The fields gave way to woods north and south of the road. I passed a small parking lot where hunters could park. I followed the steep grade down to the Sandy Ford Bridge, a metal truss bridge over the Vermilion River. I had heard about the steep sandstone banks, and I caught a glimpse of them. I went back to the parking lot and noticed an aggressive sign. The nature area was closed indefinitely. I noticed a rabbit ignoring the sign and I followed the hare through the gates. I walked into the woods, but was deterred by the muddy trails. I had already scrubbed my shoes with a brush twice this week, so I decided to save the trail down to the river until drier weather.
The maps showed the village of Lenore awaiting a few miles west. The town sign proudly announced the presence of one hundred and fifty souls. The bar doubled as a convenience store, so it was open. One couple had bought cold beers from the store and were sitting at a table at a shelter across the street, enjoying a sip together. I doubted that any officer from the Sheriff’s department would bother them, even though the shelter had to be shut down still.
I tooled around the small village, noting the silo complex owned by the Ruff Brothers and the proud building that served the volunteer fire department. An empty playground awaited children. The playground even offered a climbing wall on the edge of the rolling prairie. I made my way to the main road and headed south.

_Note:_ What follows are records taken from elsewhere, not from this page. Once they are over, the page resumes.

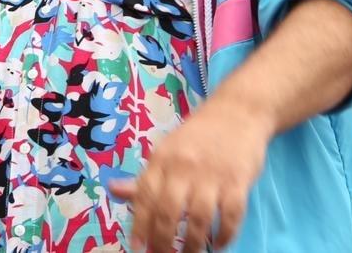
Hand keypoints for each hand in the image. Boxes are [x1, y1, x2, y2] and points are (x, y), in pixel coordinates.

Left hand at [109, 97, 271, 251]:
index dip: (139, 226)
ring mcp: (212, 174)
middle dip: (163, 241)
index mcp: (162, 158)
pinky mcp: (238, 180)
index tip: (138, 248)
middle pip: (168, 212)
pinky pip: (231, 216)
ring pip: (199, 219)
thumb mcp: (167, 151)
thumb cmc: (199, 135)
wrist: (238, 111)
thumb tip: (113, 191)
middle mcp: (184, 166)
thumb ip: (145, 177)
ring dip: (194, 244)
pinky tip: (219, 244)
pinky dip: (225, 235)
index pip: (144, 196)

I saw the spire of Saint Peter and Saint Paul in the distance. I wondered if the church was mothballed, owned by private citizens or still alive as a parish. I noticed a cemetery adjacent to the brick cathedral and the stout Catholic school building.
The emptiness of these country churches have fascinated me for a long time, a feeling doubled now that the pandemic has closed the doors for the duration. I enjoyed the company of the dead, their tombstones better than nametags at a Chamber of Commerce mixer. I noticed the names of Knecht and Arenz, so I surmised that this parish served farm families with their roots in Germany.
I fielded an email from a friend in California who had returned, ironically, from a visit to the national cemetery at Fort Rosecrans. Her husband and she had paid a visit to the San Diego cemetery overlooking the Pacific Ocean for Memorial Day for many years. She brought her camera and took a beautiful roll of images.
She reported, feeling shock. Over one hundred thousand tombs awaited American Flags that couldn’t be posted because of the pandemic. She sent me three photographs of the rows on rows of tombstones, not even a flag posted by the Juan Cabrillo Monument. I never post these because she has collectors who would be offended.
I wrote her back, always being prompt in my correspondence. Ironically, I'm taking videos of religious statuary in St Peter and Paul Cemetery, south of Lenore, Illinois. All of the veterans have flags erected in metal holders. Many served during World War Two.
Happy to see you working that camera as only you can.
I'm unsure if a life can be lived on the quiet prairie. The prairie wind makes me forget that fact. The day reached eighty degrees and the prairie wind has kept me cool. No wonder we have wind farms on the eastern side of town."
I remembered my stop at the Streator Depot. I wondered if the World War Two veteran at eternal repose under an American flag waving in the prairie breeze had enjoyed a sandwich, a cup of Joe and a laugh at the canteen? I wondered if the partner who rested beside the soldier served the warrior on the way to the front a cup of coffee?